Year: Team; Games; Passing; Rushing
GP: GS; Record; Cmp; Att; Pct; Yds; Avg; TD; Int; Rate; Att; Yds; Avg; TD
2002: Ohio State; 0; 0; —; Redshirted
2003: Ohio State; 11; 0; —; 0; 0; 0.0; 0; 0.0; 0; 0; 0.0; 3; 14; 4.7; 0
2004: Ohio State; 8; 5; 4–1; 68; 122; 55.7; 896; 7.3; 8; 3; 134.2; 82; 339; 4.1; 2
2005: Ohio State; 11; 11; 9–2; 149; 237; 62.9; 2,282; 9.6; 16; 4; 162.7; 136; 611; 4.5; 11
2006: Ohio State; 13; 13; 12–1; 203; 311; 65.3; 2,542; 8.2; 30; 6; 161.9; 62; 228; 3.8; 1
Career: 45; 29; 25–4; 420; 670; 62.7; 5,720; 8.5; 54; 13; 159.7; 283; 1,197; 4.2; 14

==Awards and honors==
NFL
- Sports Illustrated NFL Offensive Player of the Week (Week 8, 2010)

College
- BCS national champion (2002)
- Heisman Trophy (2006)
- Davey O'Brien Award (2006)
- Chic Harley Award (2006)
- Walter Camp Award (2006)
- Archie Griffin Award (2006)
- AP College Football Player of the Year (2006)
- SN Player of the Year (2006)
- Quarterback of the Year (2006)
- Unanimous All-American (2006)
- Big Ten Most Valuable Player (2006)
- Big Ten Offensive Player of the Year (2006)
- First-team All-Big Ten (2006)
- Fiesta Bowl MVP (2006)
- Buckeyes MVP (2006)
- 2006 Senior Bowl (2006)
- Number (10) honored at Ohio State in 2014.

==Personal life==
Smith graduated from Ohio State University with a bachelor's degree in communication.
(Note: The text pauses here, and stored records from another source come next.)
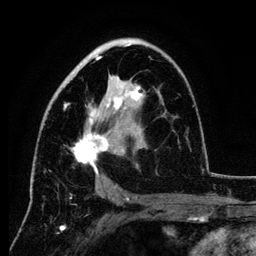
Breast MRI (dynamic contrast-enhanced), one axial slice; position 71 of 134 along the scan axis; cropped to one breast; dynamic contrast-enhanced series, time point 2 of 6 at this slice position (early post-contrast); 3 T; TE 4.2 ms, TR 7.9 ms; 1.2 mm slice thickness; 256 × 256 image matrix, field of view 170 × 170 mm. Female patient.
Annotated regions visible in this slice (semi-automatic segmentation, software-assisted and operator-edited):
- enhancing-tissue mask used for the functional tumour volume (all voxels passing the contrast-enhancement thresholds inside the analysis volume; usually the tumour): bounding box <64,44,194,189> (left, top, right, bottom; pixels)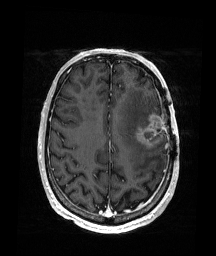
Brain MRI from a brain-tumour surgery series, one axial slice; T1-weighted post-contrast; 1 mm slice thickness; 216 × 256 image matrix, field of view 219 × 260 mm. From the clinical record (not read from this slice): histopathology: Glioblastoma; WHO grade: 4; IDH mutation: no.
Structures marked on this image (outlined manually by an expert reader):
- tumour: bounding box (x1, y1, x2, y2) in pixels: (135, 112, 168, 148)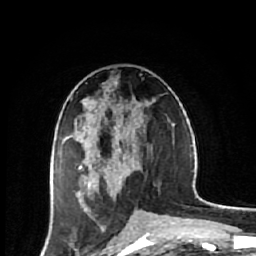
Breast MRI (dynamic contrast-enhanced), one axial slice. Position 29 of 64 along the scan axis. Cropped to one breast. Dynamic contrast-enhanced series, time point 2 of 7 at this slice position (early post-contrast). 1.5 T. TE 2.6 ms, TR 6.1 ms. 2.5 mm slice thickness. 256 × 256 image matrix, field of view 150 × 150 mm. Female patient.
Structures marked on this image (semi-automatic segmentation, software-assisted and operator-edited):
- enhancing-tissue mask used for the functional tumour volume (all voxels passing the contrast-enhancement thresholds inside the analysis volume; usually the tumour): bounding box [x1, y1, x2, y2] px = [53, 99, 136, 205]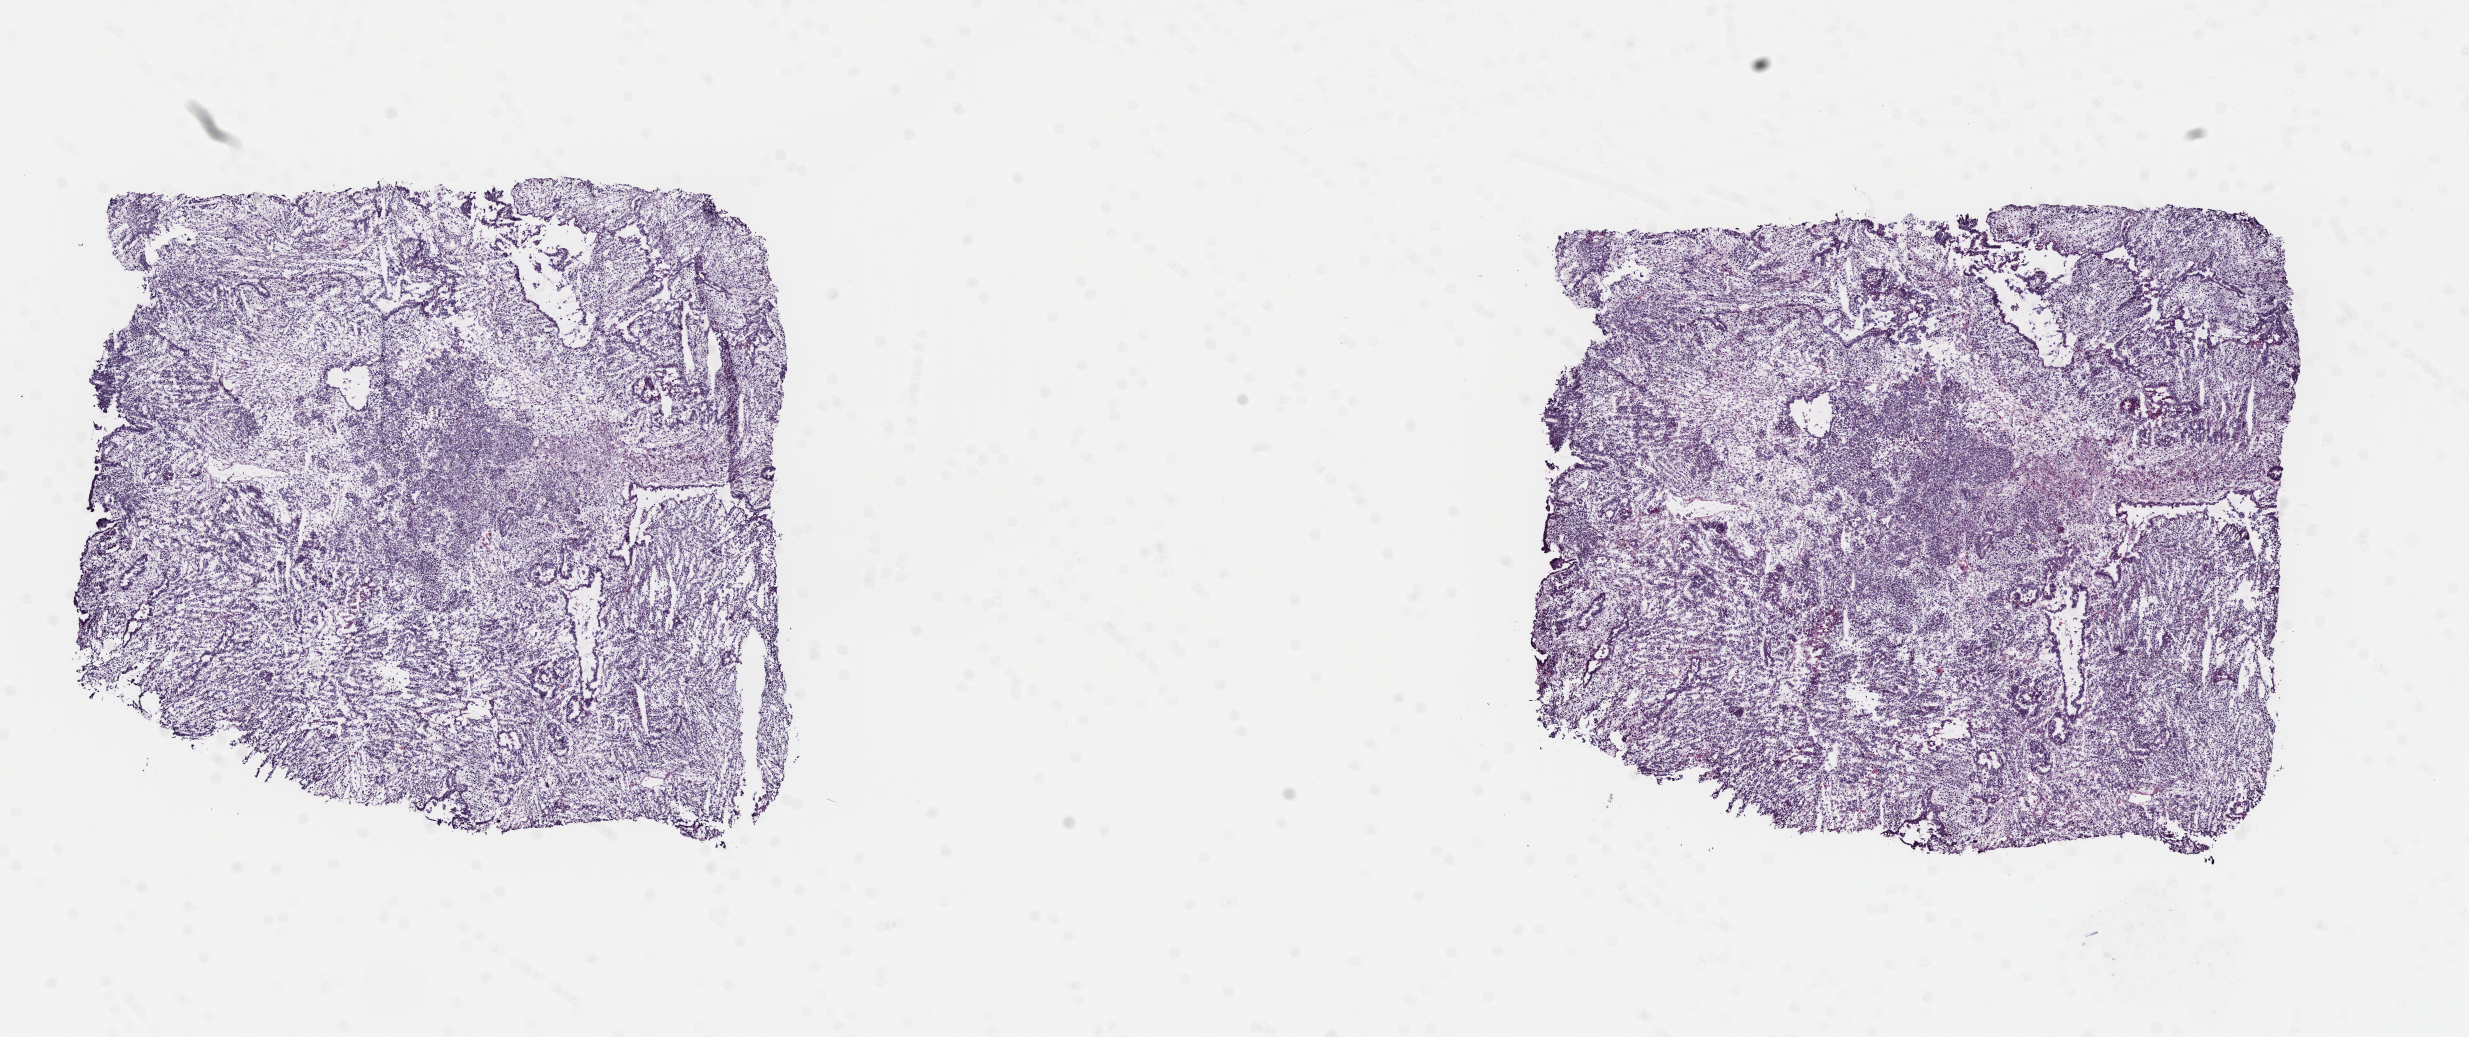
Hematoxylin and eosin (H&E) stained whole-slide image, whole scanned area (about 19.5 x 8.2 mm, acquisition: 40x scan) shown as a low-resolution overview. Frozen section from the top of the tissue portion. Primary tumour sample from the uterus. Patient: female, age at initial diagnosis 61 years. Pathologist review of this section (percent, as recorded): tumour cells 80%, tumour nuclei 80%, normal cells 0%, stromal cells 20%, necrosis 0%. Inflammatory infiltration, as recorded: lymphocyte infiltration 40%, monocyte infiltration 20%, neutrophil infiltration 20%.
Diagnosis: Mullerian mixed tumor. FIGO stage: IV.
Smith, a father of two children, has advocated for passage of the FIT Kids Act. The act would require school districts to report on students' physical activity and to give health and nutritional information to children.

Smith was arrested on October 20, 2017, for driving while intoxicated in Ohio.